(EXERCÍCIOS PROPOSTOS):
- 1) No texto sobre os resultados da M. Dias, que volume a companhia atingiu no terceiro trimestre de 2025?
- 2) Segundo a avaliação da XP Investimentos no texto sobre os resultados da M. Dias, o que afetou a margem bruta e o lucro bruto? Responda em até três frases.
- 3) Prossiga o texto sobre os resultados da M. Dias a partir da última frase apresentada.

(TRECHO SELECIONADO):
Nesta segunda-feira (10), os investidores repercutiram mais um trimestre desafiador para a M. Dias (MDIA3), fabricante de alimentos, levando as ações a uma queda de 10,70%, a R$ 26,13, às 11h25 (horário de Brasília).
De acordo com a avaliação do JPMorgan, a companhia apresentou resultados abaixo do esperado no terceiro trimestre de 2025. Os volumes atingiram 483 mil toneladas, impulsionados por iniciativas comerciais e operacionais, porém o EBITDA e o lucro líquido ficaram abaixo das estimativas, contribuindo para a reação negativa do mercado.
Para os próximos trimestres, a M. Dias indicou continuidade na recuperação de volumes e ganhos operacionais, mas alertou que a pressão sobre as margens deve persistir. O JPMorgan já esperava reação negativa das ações, com revisões para baixo nas projeções de consenso.
A XP Investimentos também avaliou os resultados como mais fracos do que o esperado e aponta para possíveis revisões negativas de lucro à frente. A participação de categorias de menor valor na receita aumentou, enquanto os custos de matéria-prima por kg ficaram acima das expectativas, impactando a margem bruta e o lucro bruto.
O Itaú BBA classificou os resultados da M. Dias como fracos, com EBITDA 13% abaixo das estimativas. Apesar dos avanços em volumes e geração de caixa, a deterioração sequencial da margem bruta traz dúvidas sobre a consistência da recuperação da rentabilidade.

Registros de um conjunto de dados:
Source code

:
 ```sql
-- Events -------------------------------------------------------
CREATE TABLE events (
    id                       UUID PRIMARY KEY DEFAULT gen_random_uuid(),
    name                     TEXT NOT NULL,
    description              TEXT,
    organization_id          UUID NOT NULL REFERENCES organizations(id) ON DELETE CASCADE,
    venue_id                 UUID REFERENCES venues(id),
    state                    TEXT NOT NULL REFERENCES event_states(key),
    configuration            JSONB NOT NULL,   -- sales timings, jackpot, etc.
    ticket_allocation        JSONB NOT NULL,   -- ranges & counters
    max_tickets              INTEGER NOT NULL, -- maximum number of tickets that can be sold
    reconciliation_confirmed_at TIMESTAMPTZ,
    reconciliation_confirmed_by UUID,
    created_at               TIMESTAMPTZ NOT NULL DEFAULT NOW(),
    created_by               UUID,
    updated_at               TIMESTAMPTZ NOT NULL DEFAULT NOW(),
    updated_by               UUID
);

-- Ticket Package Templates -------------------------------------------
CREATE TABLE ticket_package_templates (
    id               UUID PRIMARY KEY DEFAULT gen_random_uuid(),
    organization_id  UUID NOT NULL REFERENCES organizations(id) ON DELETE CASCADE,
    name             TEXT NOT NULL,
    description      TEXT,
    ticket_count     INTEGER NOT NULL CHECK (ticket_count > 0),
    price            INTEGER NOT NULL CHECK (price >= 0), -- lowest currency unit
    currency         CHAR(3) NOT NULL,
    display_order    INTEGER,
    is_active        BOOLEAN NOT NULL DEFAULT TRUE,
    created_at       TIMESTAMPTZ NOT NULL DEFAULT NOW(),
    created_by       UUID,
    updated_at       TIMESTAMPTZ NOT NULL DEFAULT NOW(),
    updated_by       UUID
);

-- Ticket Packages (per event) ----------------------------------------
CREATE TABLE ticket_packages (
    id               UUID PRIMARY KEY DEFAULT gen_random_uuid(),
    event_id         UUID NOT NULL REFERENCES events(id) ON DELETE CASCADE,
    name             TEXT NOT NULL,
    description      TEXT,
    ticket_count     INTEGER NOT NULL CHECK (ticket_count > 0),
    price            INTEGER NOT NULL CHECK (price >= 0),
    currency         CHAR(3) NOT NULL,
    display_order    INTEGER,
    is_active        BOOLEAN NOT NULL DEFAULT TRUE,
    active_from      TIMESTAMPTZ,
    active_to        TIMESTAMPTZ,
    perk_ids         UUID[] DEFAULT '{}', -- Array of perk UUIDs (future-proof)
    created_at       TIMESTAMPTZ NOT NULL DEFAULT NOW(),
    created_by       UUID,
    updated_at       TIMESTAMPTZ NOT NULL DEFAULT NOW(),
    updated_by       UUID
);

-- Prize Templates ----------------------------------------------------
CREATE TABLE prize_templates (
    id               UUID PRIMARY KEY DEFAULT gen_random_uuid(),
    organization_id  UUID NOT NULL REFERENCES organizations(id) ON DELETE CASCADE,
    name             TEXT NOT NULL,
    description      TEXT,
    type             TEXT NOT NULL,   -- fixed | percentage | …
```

(RESPOSTAS DOS EXERCÍCIOS):
- 1) 483 mil toneladas.

- 2) A margem bruta e o lucro bruto foram afetados porque aumentou a participação de categorias de menor valor na receita. Além disso, os custos de matéria-prima por kg ficaram acima das expectativas.

- 3)
O principal desafio apontado pelos analistas do BBI para a companhia será reancorar as expectativas dos investidores, diante da alta volatilidade dos resultados nos últimos anos. O banco reduziu as estimativas de EBITDA e lucro líquido para 2026, bem como o preço-alvo das ações, mantendo recomendação neutra.
Os resultados fracos da M. Dias no terceiro trimestre de 2025 têm impactado diretamente o desempenho das ações, com reações negativas por parte dos investidores e revisões para baixo nas projeções de consenso. Ainda há incertezas sobre a capacidade da empresa de entregar crescimento consistente, levando bancos e corretoras a adotarem recomendações neutras e reduzirem suas projeções de EBITDA e lucro líquido.
O futuro da M. Dias (MDIA3) no mercado acionário dependerá da capacidade da companhia de superar os desafios e retomar a confiança dos investidores, especialmente em meio à volatilidade dos resultados e das margens. Acompanhar de perto a evolução da empresa e a implementação de novas estratégias será essencial para os acionistas e analistas do setor.